Reflecting on the dream, I thought of a photograph that had appeared in the New York Times during the Vietnam war of a Buddhist monk who had doused himself with gasoline and set himself on fire to protest the war. Although engulfed with flames, he appeared perfectly calm and at peace within himself. His body was in a lotus position, and his eyes were wide open, looking at the photographer.
The first time I had the dream, I did not consciously understand all that was happening. A few weeks later, I had the same dream again. And I began to see the connection between my dream and my external life situation.
A week later, I attended a workshop about guided daydreams or fantasies and the same dream came back to me again as a waking dream. This time, however, I felt the excruciating pain of burning alive. I cried as I never had before.
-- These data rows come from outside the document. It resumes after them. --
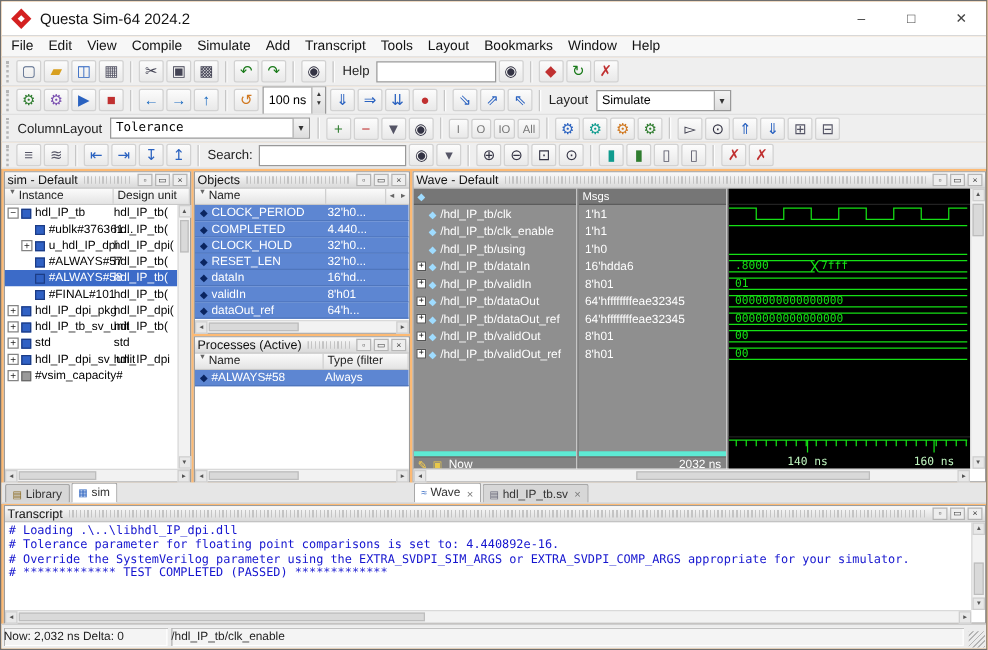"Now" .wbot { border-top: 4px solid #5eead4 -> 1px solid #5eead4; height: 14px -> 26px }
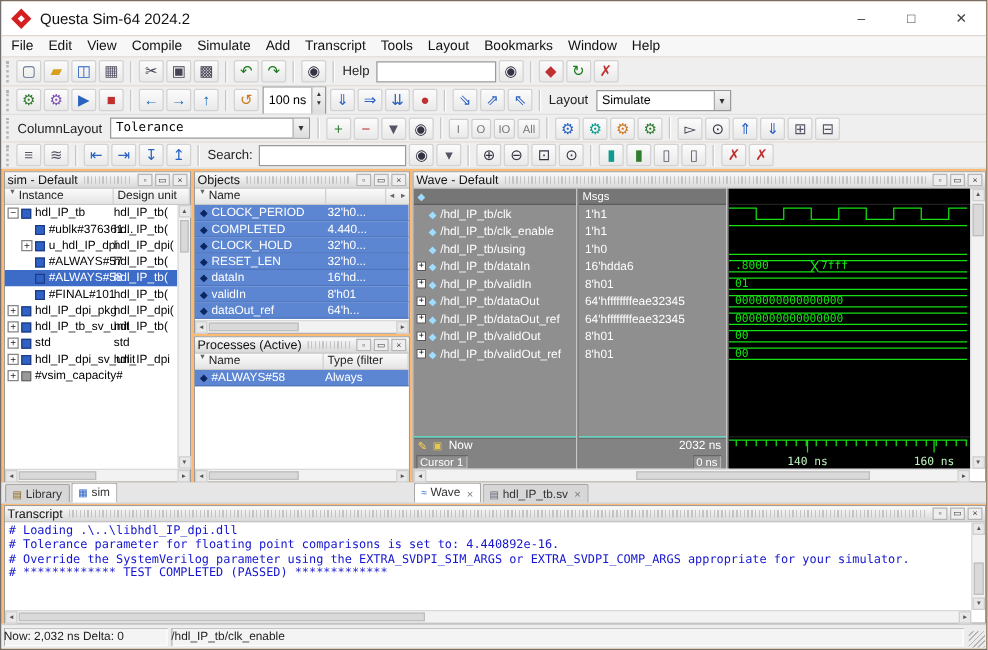"Cursor 1" .wcurcell { margin-left: 2px -> 8px }
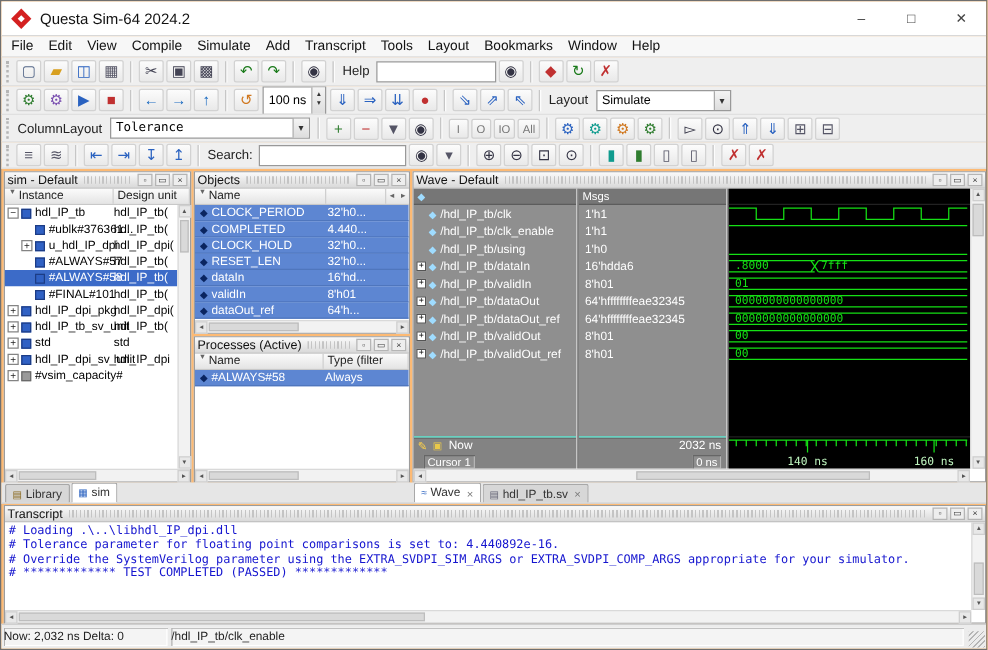"Now: 2,032 ns Delta: 0" .scell { padding: 0 0 -> 0 12px }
That night, I had another dream:
I was floating across a deep blue river. With no effort on my part, I came to rest under the shade of a huge towering oak tree on the bank of the river. A gentle wind was blowing and I felt utterly at peace, completely safe and secure. As I surveyed the rolling green hills of this new landscape in this new world, I felt reborn. I woke up.
I was awake at the age of thirty-four and newly born. All the anxiety, the pain and fear of living, was gone. I left my job. I had learned that any attempt to avoid pain just prolongs our death.